◆ Excerpt to read
================================

# Car Stereo Installation?



## sarahaimee09 (Dec 28, 2008)

I'm trying to save some money and want to install an in-dash cd player into my '93 Dodge Colt myself. I am not at all familiar with this. My car currently has its stock am/fm radio.. that's it, no tape player or anything... Where do I start?.. any helpful websites with instructions or diagrams?

(Also, as a side question, I need to put a cigarette lighter in my car as well. It has an open hole where one is supposed to go, but simply has never had one. I bought the parts to install it, but I don't really know how to go about doing that either.)

Help a girl out.. PLEASE!


----------



## edhicks (Jun 30, 2008)

sarah
Do a Google search for *Install car stereo*
browse the results for detailed instructions
Good Luck


----------



## Knotbored (Jun 5, 2004)

I installed a 10 disk changer into a Dodge Caravan-it was simple and cheaper then replacing the radio. The disk container went under the drivers seat, the transmitter behind the glovebox, and the wiring to a blank spot in the fusebox. The unit transmits on a specific blank radeo station- set to a push-button on the existing radeo, and it had a remote (wired to the unit.) I got it at Walmart for about $110 about 6 years ago. The car has since been trashed so I don't have specifics, but the unit worked great.


----------



## Mumbodog (Oct 3, 2007)

1. You need a dash installation Kit
http://www.audiooutfitter.com/99-7001/metra/p70624.html
It says mitsubishi, but also fits your make and model.

2. Then you need an adapter harness to connect all the wires from the new CD player to the factory wire harness
http://www.audiooutfitter.com/70-1743/metra/p70086.html

3. Then you will need a bunch of this









Or take it to a radio installer and save alot more than money.


----------



## aka Brett (Nov 25, 2008)

circuit city
good deal and installed for 30 bucks
anywat thats how much it was 3 years ago
i got a nice sony installed for less than 2 bills
no black tape anywhere


----------



## watcher6342 (Dec 12, 2008)

go to the crutchfield web site. their info is good. it will break down everything you need . if you buy the head unit from them they will send you an install kit along with the instructions how to do it. its always worked for me.


----------

================================

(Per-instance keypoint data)
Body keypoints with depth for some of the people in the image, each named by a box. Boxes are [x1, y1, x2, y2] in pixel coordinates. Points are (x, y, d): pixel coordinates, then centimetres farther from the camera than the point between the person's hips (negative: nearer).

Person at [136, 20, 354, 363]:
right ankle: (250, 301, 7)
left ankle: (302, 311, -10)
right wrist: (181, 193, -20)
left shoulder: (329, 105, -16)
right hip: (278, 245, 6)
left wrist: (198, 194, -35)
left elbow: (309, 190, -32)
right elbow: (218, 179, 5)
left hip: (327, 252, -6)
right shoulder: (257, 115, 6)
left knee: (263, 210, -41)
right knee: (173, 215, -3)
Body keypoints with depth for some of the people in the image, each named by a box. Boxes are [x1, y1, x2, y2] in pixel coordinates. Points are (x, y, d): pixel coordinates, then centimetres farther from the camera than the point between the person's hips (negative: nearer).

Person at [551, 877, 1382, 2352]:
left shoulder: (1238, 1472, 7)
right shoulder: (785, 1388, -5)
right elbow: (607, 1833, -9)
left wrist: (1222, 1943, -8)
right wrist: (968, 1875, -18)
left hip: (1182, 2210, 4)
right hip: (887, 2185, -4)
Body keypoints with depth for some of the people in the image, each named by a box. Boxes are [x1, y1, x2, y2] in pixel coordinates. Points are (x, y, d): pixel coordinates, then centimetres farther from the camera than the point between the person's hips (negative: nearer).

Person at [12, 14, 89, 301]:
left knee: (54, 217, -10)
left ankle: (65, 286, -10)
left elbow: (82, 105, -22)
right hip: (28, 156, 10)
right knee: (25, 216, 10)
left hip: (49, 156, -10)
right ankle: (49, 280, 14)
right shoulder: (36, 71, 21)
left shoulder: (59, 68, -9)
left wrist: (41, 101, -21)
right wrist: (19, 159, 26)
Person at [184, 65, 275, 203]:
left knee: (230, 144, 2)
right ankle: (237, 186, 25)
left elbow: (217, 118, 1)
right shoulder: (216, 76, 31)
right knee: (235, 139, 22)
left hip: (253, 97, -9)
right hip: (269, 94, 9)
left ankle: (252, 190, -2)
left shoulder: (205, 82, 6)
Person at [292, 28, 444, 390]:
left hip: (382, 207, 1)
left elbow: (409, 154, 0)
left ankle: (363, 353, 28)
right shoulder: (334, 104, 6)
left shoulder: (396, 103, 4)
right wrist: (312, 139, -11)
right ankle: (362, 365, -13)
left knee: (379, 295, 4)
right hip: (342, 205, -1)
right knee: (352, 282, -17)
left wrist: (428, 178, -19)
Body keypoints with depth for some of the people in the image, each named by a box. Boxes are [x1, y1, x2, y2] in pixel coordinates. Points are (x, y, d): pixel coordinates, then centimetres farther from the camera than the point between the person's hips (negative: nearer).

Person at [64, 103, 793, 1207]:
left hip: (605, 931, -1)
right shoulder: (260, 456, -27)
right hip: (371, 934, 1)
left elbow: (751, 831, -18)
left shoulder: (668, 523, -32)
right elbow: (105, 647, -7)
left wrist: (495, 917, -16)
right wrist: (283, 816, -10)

================================

◆ List of tasks
(1) Answer these questions from the car stereo thread:
(a) What car does sarahaimee09 want to install an in-dash CD player in?
(b) In Knotbored's Dodge Caravan, where did the disk container go?
(c) According to aka Brett, what did Circuit City charge for installation?
(2) List the usernames of everyone in the car stereo thread who replied to the original post.
(3) Rewrite the part of the car stereo thread that begins at the words "## edhicks (Jun" and stops after "(Jun 5, 2004)", replacing "Google" with "web".
The records come from a separate source, unrelated to the car stereo thread.

◆ Answer set
(1)
(a) A '93 Dodge Colt.
(b) Under the driver's seat.
(c) 30 bucks.

(2) edhicks, Knotbored, Mumbodog, aka Brett, watcher6342

(3)
## edhicks (Jun 30, 2008)

sarah
Do a web search for *Install car stereo*
browse the results for detailed instructions
Good Luck


----------



## Knotbored (Jun 5, 2004)